PROBLEM:
Keep the pictures out, and restate the listing that follows exactly as written.

DATA FOR THIS TASK:
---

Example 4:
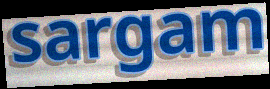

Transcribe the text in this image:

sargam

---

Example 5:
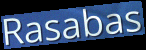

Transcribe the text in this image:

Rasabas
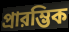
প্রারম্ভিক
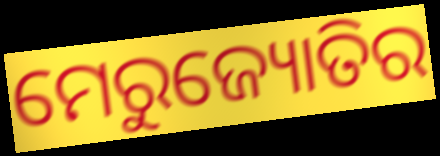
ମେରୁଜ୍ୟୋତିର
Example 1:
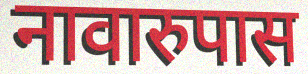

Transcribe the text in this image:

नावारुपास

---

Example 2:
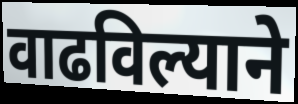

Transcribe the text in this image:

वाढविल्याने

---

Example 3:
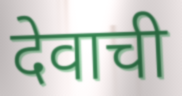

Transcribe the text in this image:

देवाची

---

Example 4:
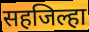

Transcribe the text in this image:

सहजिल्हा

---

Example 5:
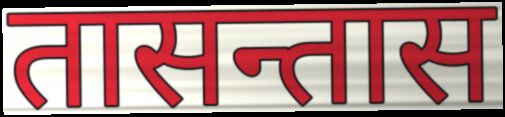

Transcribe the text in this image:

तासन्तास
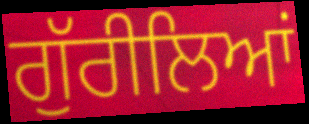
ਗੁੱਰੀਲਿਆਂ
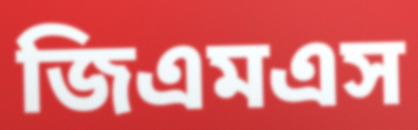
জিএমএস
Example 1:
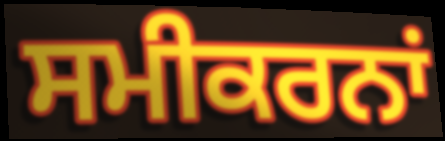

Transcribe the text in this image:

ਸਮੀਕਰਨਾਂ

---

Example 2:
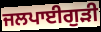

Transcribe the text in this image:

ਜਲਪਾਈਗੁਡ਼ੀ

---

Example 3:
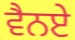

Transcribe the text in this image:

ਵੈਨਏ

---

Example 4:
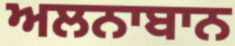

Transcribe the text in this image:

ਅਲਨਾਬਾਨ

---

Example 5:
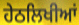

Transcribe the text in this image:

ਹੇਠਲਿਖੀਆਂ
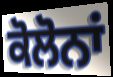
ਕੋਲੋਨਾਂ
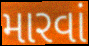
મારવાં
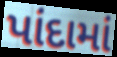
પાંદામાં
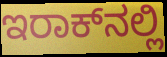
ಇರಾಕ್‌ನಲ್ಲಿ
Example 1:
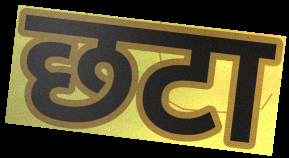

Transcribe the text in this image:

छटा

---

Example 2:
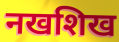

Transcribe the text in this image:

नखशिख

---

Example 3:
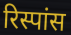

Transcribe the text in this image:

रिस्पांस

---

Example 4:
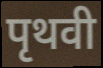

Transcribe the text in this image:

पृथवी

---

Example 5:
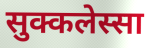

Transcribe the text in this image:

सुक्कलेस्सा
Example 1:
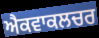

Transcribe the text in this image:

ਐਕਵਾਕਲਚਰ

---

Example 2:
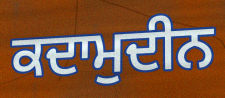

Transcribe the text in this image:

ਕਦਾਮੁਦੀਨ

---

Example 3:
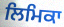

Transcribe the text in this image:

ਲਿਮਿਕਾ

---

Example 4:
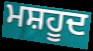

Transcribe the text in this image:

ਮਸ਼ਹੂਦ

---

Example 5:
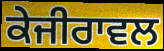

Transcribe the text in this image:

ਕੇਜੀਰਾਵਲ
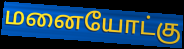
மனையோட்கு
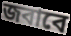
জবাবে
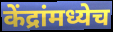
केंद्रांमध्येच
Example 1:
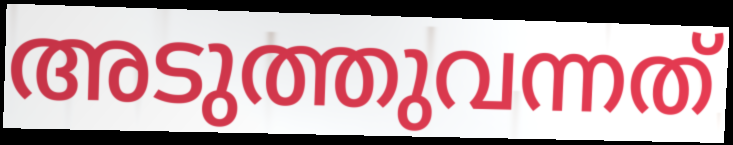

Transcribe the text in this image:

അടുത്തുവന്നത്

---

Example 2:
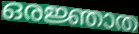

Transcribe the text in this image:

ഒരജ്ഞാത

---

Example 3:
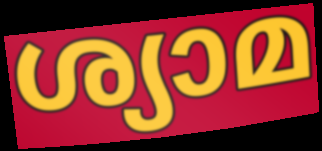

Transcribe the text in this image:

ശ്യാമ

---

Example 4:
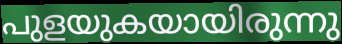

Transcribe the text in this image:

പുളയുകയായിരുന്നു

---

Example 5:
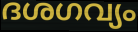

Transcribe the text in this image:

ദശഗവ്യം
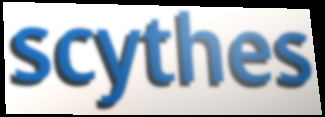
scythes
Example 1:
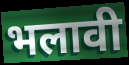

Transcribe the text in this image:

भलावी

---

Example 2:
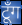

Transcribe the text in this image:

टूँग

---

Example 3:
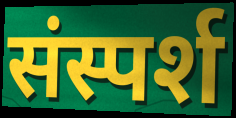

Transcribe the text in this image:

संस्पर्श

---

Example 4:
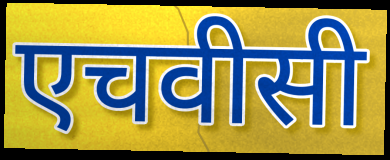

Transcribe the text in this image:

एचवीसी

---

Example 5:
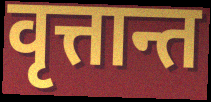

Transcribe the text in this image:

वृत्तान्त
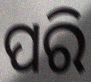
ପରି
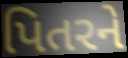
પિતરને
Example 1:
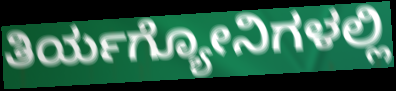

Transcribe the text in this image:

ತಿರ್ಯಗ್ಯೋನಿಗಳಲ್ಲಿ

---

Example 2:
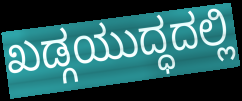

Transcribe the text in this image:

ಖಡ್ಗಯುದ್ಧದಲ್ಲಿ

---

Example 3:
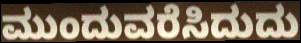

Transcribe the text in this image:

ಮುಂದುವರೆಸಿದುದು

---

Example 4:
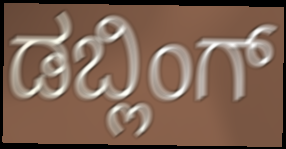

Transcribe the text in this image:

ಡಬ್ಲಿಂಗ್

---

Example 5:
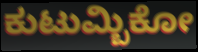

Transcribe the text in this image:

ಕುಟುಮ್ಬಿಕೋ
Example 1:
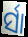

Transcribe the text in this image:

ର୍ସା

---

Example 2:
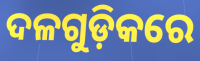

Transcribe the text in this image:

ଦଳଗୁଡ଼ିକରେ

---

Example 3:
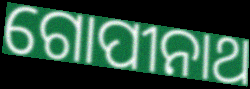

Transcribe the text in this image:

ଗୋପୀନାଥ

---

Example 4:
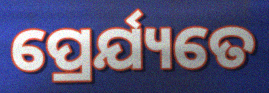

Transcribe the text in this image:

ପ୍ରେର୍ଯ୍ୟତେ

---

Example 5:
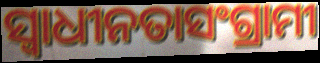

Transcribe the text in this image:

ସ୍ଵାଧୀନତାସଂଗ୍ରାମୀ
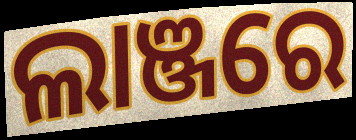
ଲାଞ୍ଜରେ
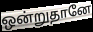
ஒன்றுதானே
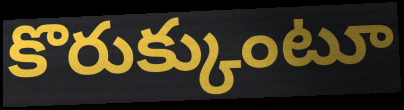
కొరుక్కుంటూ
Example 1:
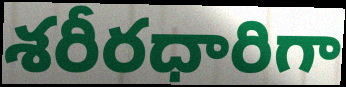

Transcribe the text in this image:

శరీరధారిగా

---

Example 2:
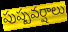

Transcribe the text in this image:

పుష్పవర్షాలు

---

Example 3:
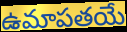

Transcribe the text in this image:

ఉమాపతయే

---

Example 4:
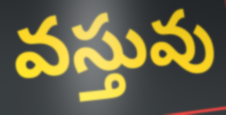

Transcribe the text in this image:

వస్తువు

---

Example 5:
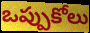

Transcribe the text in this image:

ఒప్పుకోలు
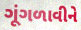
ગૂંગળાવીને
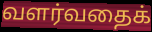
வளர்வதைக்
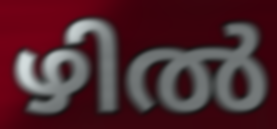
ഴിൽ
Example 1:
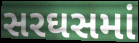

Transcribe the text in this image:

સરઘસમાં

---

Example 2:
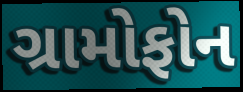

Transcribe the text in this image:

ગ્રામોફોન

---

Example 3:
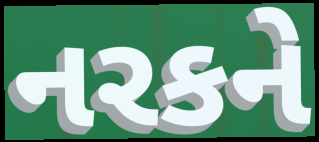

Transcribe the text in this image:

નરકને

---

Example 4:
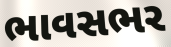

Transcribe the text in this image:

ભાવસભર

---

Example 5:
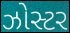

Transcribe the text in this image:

RESPONSE AREA:
---

Example 4:

Transcribe the text in this image:

sargam

---

Example 5:

Transcribe the text in this image:

Rasabas
প্রারম্ভিক
ମେରୁଜ୍ୟୋତିର
Example 1:

Transcribe the text in this image:

नावारुपास

---

Example 2:

Transcribe the text in this image:

वाढविल्याने

---

Example 3:

Transcribe the text in this image:

देवाची

---

Example 4:

Transcribe the text in this image:

सहजिल्हा

---

Example 5:

Transcribe the text in this image:

तासन्तास
ਗੁੱਰੀਲਿਆਂ
জিএমএস
Example 1:

Transcribe the text in this image:

ਸਮੀਕਰਨਾਂ

---

Example 2:

Transcribe the text in this image:

ਜਲਪਾਈਗੁਡ਼ੀ

---

Example 3:

Transcribe the text in this image:

ਵੈਨਏ

---

Example 4:

Transcribe the text in this image:

ਅਲਨਾਬਾਨ

---

Example 5:

Transcribe the text in this image:

ਹੇਠਲਿਖੀਆਂ
ਕੋਲੋਨਾਂ
મારવાં
પાંદામાં
ಇರಾಕ್‌ನಲ್ಲಿ
Example 1:

Transcribe the text in this image:

छटा

---

Example 2:

Transcribe the text in this image:

नखशिख

---

Example 3:

Transcribe the text in this image:

रिस्पांस

---

Example 4:

Transcribe the text in this image:

पृथवी

---

Example 5:

Transcribe the text in this image:

सुक्कलेस्सा
Example 1:

Transcribe the text in this image:

ਐਕਵਾਕਲਚਰ

---

Example 2:

Transcribe the text in this image:

ਕਦਾਮੁਦੀਨ

---

Example 3:

Transcribe the text in this image:

ਲਿਮਿਕਾ

---

Example 4:

Transcribe the text in this image:

ਮਸ਼ਹੂਦ

---

Example 5:

Transcribe the text in this image:

ਕੇਜੀਰਾਵਲ
மனையோட்கு
জবাবে
केंद्रांमध्येच
Example 1:

Transcribe the text in this image:

അടുത്തുവന്നത്

---

Example 2:

Transcribe the text in this image:

ഒരജ്ഞാത

---

Example 3:

Transcribe the text in this image:

ശ്യാമ

---

Example 4:

Transcribe the text in this image:

പുളയുകയായിരുന്നു

---

Example 5:

Transcribe the text in this image:

ദശഗവ്യം
scythes
Example 1:

Transcribe the text in this image:

भलावी

---

Example 2:

Transcribe the text in this image:

टूँग

---

Example 3:

Transcribe the text in this image:

संस्पर्श

---

Example 4:

Transcribe the text in this image:

एचवीसी

---

Example 5:

Transcribe the text in this image:

वृत्तान्त
ପରି
પિતરને
Example 1:

Transcribe the text in this image:

ತಿರ್ಯಗ್ಯೋನಿಗಳಲ್ಲಿ

---

Example 2:

Transcribe the text in this image:

ಖಡ್ಗಯುದ್ಧದಲ್ಲಿ

---

Example 3:

Transcribe the text in this image:

ಮುಂದುವರೆಸಿದುದು

---

Example 4:

Transcribe the text in this image:

ಡಬ್ಲಿಂಗ್

---

Example 5:

Transcribe the text in this image:

ಕುಟುಮ್ಬಿಕೋ
Example 1:

Transcribe the text in this image:

ର୍ସା

---

Example 2:

Transcribe the text in this image:

ଦଳଗୁଡ଼ିକରେ

---

Example 3:

Transcribe the text in this image:

ଗୋପୀନାଥ

---

Example 4:

Transcribe the text in this image:

ପ୍ରେର୍ଯ୍ୟତେ

---

Example 5:

Transcribe the text in this image:

ସ୍ଵାଧୀନତାସଂଗ୍ରାମୀ
ଲାଞ୍ଜରେ
ஒன்றுதானே
కొరుక్కుంటూ
Example 1:

Transcribe the text in this image:

శరీరధారిగా

---

Example 2:

Transcribe the text in this image:

పుష్పవర్షాలు

---

Example 3:

Transcribe the text in this image:

ఉమాపతయే

---

Example 4:

Transcribe the text in this image:

వస్తువు

---

Example 5:

Transcribe the text in this image:

ఒప్పుకోలు
ગૂંગળાવીને
வளர்வதைக்
ഴിൽ
Example 1:

Transcribe the text in this image:

સરઘસમાં

---

Example 2:

Transcribe the text in this image:

ગ્રામોફોન

---

Example 3:

Transcribe the text in this image:

નરકને

---

Example 4:

Transcribe the text in this image:

ભાવસભર

---

Example 5:

Transcribe the text in this image:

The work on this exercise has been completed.